Hier à la clôture, le Dow Jones finissait en très légère hausse de 0,1% tandis que le S & P 500 et le Nasdaq terminaient en baisse de respectivement 0,3 et 0,1%. Ce sont surtout les valeurs technologiques qui ont subi de très fortes prises de bénéfices après les bonnes performances des jours précédents. L'Asie ne prenait pas un chemin haussier puisque le Nikkei perdait 0,5% en fin de séance, tout comme le Hang Seng de Hongkong. Seule note positive de la région, Singapour clôturait en hausse de plus de 0,5%. Sur le marché des changes, le dollar baissait un peu après avoir côtoyé la barre des 1,59 contre le franc suisse dans la journée de lundi pour repasser en dessous des 1,58 dans la nuit. L'euro quant à lui touchait son plus bas historique à 1,011.

Les places européennes dégringolaient en début de séance alors que les investisseurs réagissaient d'une manière mitigée aux signaux des marchés américains. Le CAC 40 par exemple perdait très vite plus de 1% avant de se reprendre quelque peu. Le marché allemand, reculait très sensiblement en raison notamment de ventes massives d'investisseurs professionnels, essentiellement sur les titres bancaires. Par exemple, Dresdner perdant près de 5% après avoir gagné plus de 40% depuis début juin. Deutsche Bank abandonnant quant à elle près de 3%. Le titre avait progressé de plus de 20%.

Parmi les titres composant l'EuroStoxx, Philips se distinguait avec une progression impressionnante de plus de 4% dans un marché orienté à la baisse. En effet, deux éminents analystes européens recommandaient le titre à l'achat. L'Espagne souffrait des nouvelles en provenance d'Argentine en perdant près de 2% à l'approche de la clôture. Le gouvernement argentin se trouve une nouvelle fois sur la sellette alors que les rumeurs d'une éventuelle dévaluation se faisaient à nouveau entendre. En effet, les prévisions d'une convalescence plus longue qu'attendu de l'économie argentine sont les causes de ce nouvel état d'inquiétude sur les marchés. L'indice argentin a déjà perdu près de 15% depuis une semaine, dont 8,7% pour la seule journée d'hier. Rappelons que l'année passée, c'était le Brésil qui se trouvait dans une situation assez similaire.

Au fil de l'après-midi, les performances ont définitivement sombré dans les chiffres rouges sur toutes les places européennes. A l'ouverture, Wall Street enregistrait une baisse de près de 1%. Paradoxalement, les sociétés annoncent des résultats au-dessus des attentes des analystes, et cependant les cours de la plupart des titres baissaient. La raison tient essentiellement au fait que les Etats-Unis commercent énormément avec l'Amérique latine et que si celle-ci devait entrer en récession, les prévisions seraient alors revues fortement à la baisse.

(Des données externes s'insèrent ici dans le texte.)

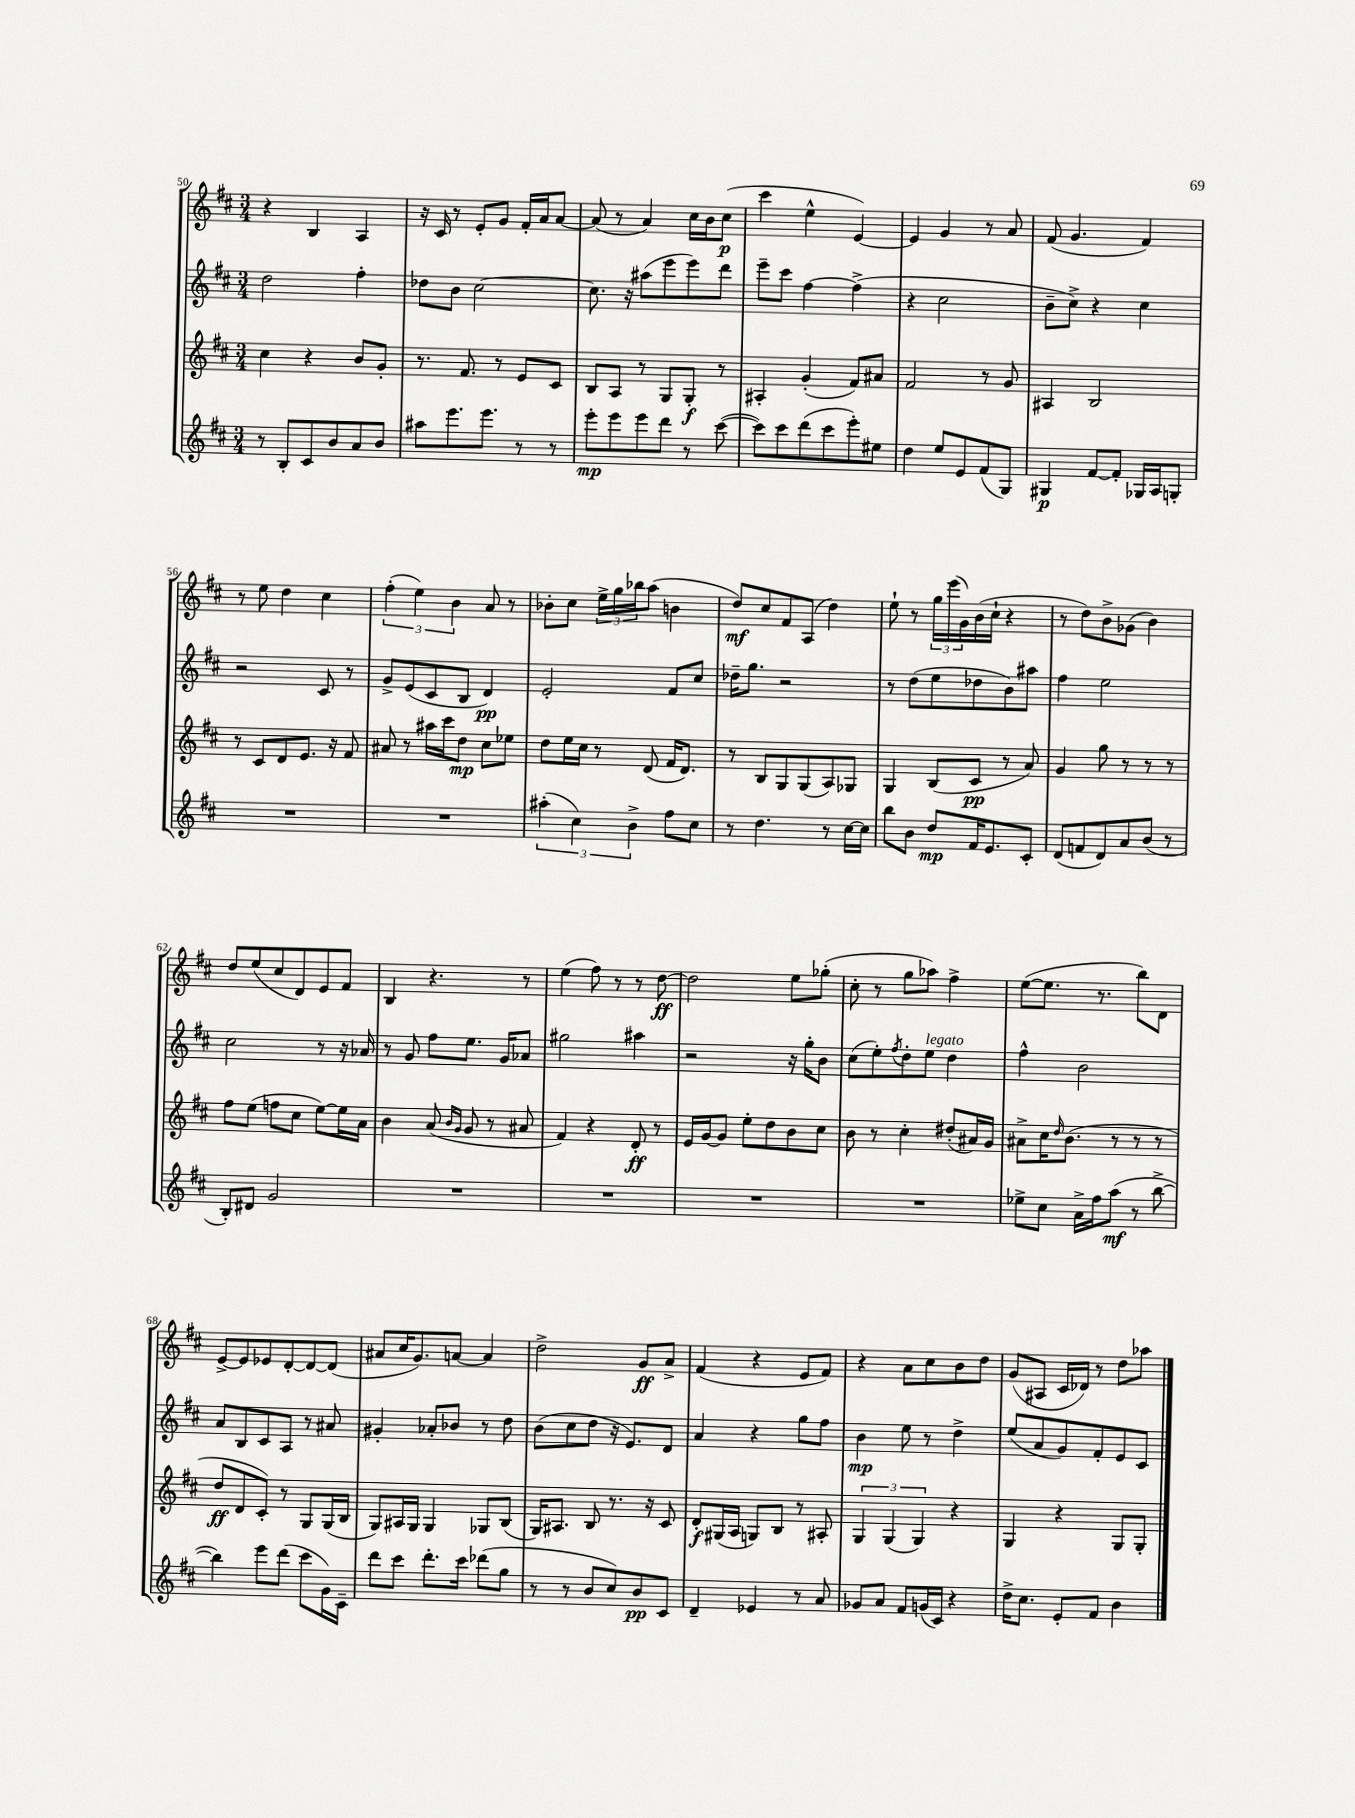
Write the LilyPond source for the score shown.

<<
\new StaffGroup <<
\new Staff = "s0" {
    \clef treble \key d \major \numericTimeSignature \time 3/4
    r4 b4 a4 |
    r16 cis'16 r8 e'8-. g'8 fis'16-. a'16 a'8~ |
    a'8( r8 a'4) cis''16 b'16 cis''8\p( |
    cis'''4 e''4-^ e'4~) |
    e'4 g'4 r8 a'8 |
    fis'8( g'4. fis'4) |
    r8 e''8 d''4 cis''4 |
    \tuplet 3/2 { fis''4-.( e''4) b'4 } a'8 r8 |
    bes'8-. cis''8 \tuplet 3/2 { e''16-> g''16 bes''16 } a''8( b'4 |
    d''8\mf) cis''8 fis'8 a8( d''4) |
    e''8-! r8 \tuplet 3/2 { g''16 e'''16( g'16) } b'16( cis''16-! r4 |
    r8 d''8) b'8-> ges'8( b'4) |
    d''8 e''8( cis''8 d'8) e'8 fis'8 |
    b4 r4. r8 |
    e''4( fis''8) r8 r8 d''8~\ff |
    d''2 e''8 ges''8-.( |
    cis''8-. r8 g''8 aes''8) fis''4-> |
    e''8~( e''8. r8. b''8) d'8 |
    e'8~-> e'8 ees'8 d'8~-. d'8~ d'8( |
    ais'8 cis''16 g'8.) a'8~ a'4 |
    d''2-> g'8\ff a'8-> |
    fis'4( r4 e'8 fis'8) |
    r4 a'8 cis''8 b'8 d''8 |
    g'8( ais8 cis'16 des'16) r8 d''8 aes''8 \bar "|." |
}
\new Staff = "s1" {
    \clef treble \key d \major \numericTimeSignature \time 3/4
    d''2 fis''4-. |
    des''8 b'8 cis''2~ |
    cis''8. r16 ais''8( e'''8 e'''8) d'''8 |
    e'''8-- cis'''8 fis''4~ fis''4->( |
    r4 cis''2 |
    b'8-- cis''8->) r4 cis''4 |
    r2 cis'8 r8 |
    g'8-> e'8( cis'8 b8 d'4\pp) |
    e'2-. fis'8 cis''8 |
    des''16-- g''8. r2 |
    r8 d''8( e''8 des''8 b'8) ais''8 |
    fis''4 e''2 |
    cis''2 r8 r16 aes'16 |
    r8 g'8 fis''8 e''8. g'16 aes'8 |
    gis''2 ais''4 |
    r2 r16 g''16-. b'8 |
    cis''8( e''8-.) \acciaccatura { fis''8 } d''8-. e''8^\markup { \italic "legato" } d''4 |
    fis''4-^ b'2 |
    a'8 b8 cis'8 a8 r8 ais'8 |
    gis'4-. aes'8-. bes'8 r8 d''8 |
    b'8( cis''8 d''8 r16 e'8.) d'8 |
    a'4 r4 g''8 fis''8 |
    b'4\mp e''8 r8 d''4-> |
    e''8( a'8 g'8) fis'8-. e'8 cis'8 \bar "|." |
}
\new Staff = "s2" {
    \clef treble \key d \major \numericTimeSignature \time 3/4
    cis''4 r4 b'8 g'8-. |
    r8. fis'8. r8 e'8 cis'8 |
    b8 a8 r8 g8 g8-.\f r8 |
    ais4-. g'4-.( fis'8) ais'8 |
    fis'2 r8 g'8 |
    ais4 b2 |
    r8 cis'8 d'8 e'8. r16 fis'8 |
    ais'8 r8 ais''16 cis'''16 d''8\mp cis''8 ees''8 |
    d''8 e''16 cis''16 r8 d'8( fis'16 d'8.) |
    r8 b8 g8 g8( a8) ges8 |
    g4 b8( cis'8\pp r8 a'8) |
    g'4 g''8 r8 r8 r8 |
    fis''8 e''8( f''8 cis''8 e''8~) e''16 a'16 |
    b'4 a'8( \grace { b'16 g'16 } g'8 r8 ais'8 |
    fis'4) r4 d'8-.\ff r8 |
    e'16 g'16~ g'8 e''8-. d''8 b'8 cis''8 |
    b'8 r8 cis''4-. dis''8-.( ais'16) g'16 |
    ais'8-> cis''16 \grace { d''16 } b'8.( r8 r8 r8 |
    d''8\ff d'8 cis'8-.) r8 g8 g16( b16 |
    g8) ais16 g16 g4 ges8 b8( |
    g16) ais8. b8 r8. r16 cis'8 |
    d'8-.\f gis16( a16 g8) b8 r8 ais8-. |
    \tuplet 3/2 { g4 g4( g4) } r4 |
    g4 r4 g8 g8-. \bar "|." |
}
\new Staff = "s3" {
    \clef treble \key d \major \numericTimeSignature \time 3/4
    r8 b8-. cis'8 b'8 a'8 b'8 |
    ais''8 e'''8. e'''8. r8 r8 |
    e'''8-.\mp e'''8 e'''8 d'''8 r8 cis'''8~( |
    cis'''8) cis'''8 d'''8( cis'''8 e'''8-.) eis''8 |
    d''4 e''8 e'8 fis'8( g8) |
    gis4\p fis'8~ fis'8-. ges16 a16 g8-. |
    R2. |
    R2. |
    \tuplet 3/2 { ais''4-.( cis''4) b'4-> } fis''8 cis''8 |
    r8 d''4. r8 cis''16~ cis''16 |
    b''8 b'8 d''8\mp fis'16 e'8. cis'8-. |
    d'8( f'8 d'8) a'8 b'8( r8 |
    b8-.) dis'8 g'2 |
    R2. |
    R2. |
    R2. |
    R2. |
    ees''8-> cis''8 a'16-> fis''16 a''8\mf( r8 b''8~-> |
    b''4) e'''8 d'''8( cis'''8 g'16) cis'16-- |
    d'''8 cis'''8 d'''8.-. cis'''16 des'''8( g''8 |
    r8 r8 b'8 cis''8) b'8\pp cis'8 |
    d'4-- ees'4 r8 a'8 |
    ges'8 a'8 fis'8 g'16( cis'16) r4 |
    d''16-> cis''8. e'8-. fis'8 b'4 \bar "|." |
}
>>
>>
\layout { \context { \Score currentBarNumber = #50 } }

Une note positive tout de même pour terminer. Les actionnaires de Rhône Poulenc ont accepté la fusion avec le géant allemand Hoechst, préparant ainsi le terrain pour ce qui deviendra le plus grand groupe pharmaceutique mondial. Les actionnaires de la firme allemande voteront quant à eux jeudi. L'allemande progressait de plus de 3% alors que la française reculait légèrement en fin de séance de 0,64%. A la clôture, toutes les places européennes se tenaient dans un mouchoir de poche avec des reculs allant de 1,9% pour le marché espagnol et 1,3% pour le marché allemand. A titre de référence l'EuroStoxx clôturait en repli de 0,7%.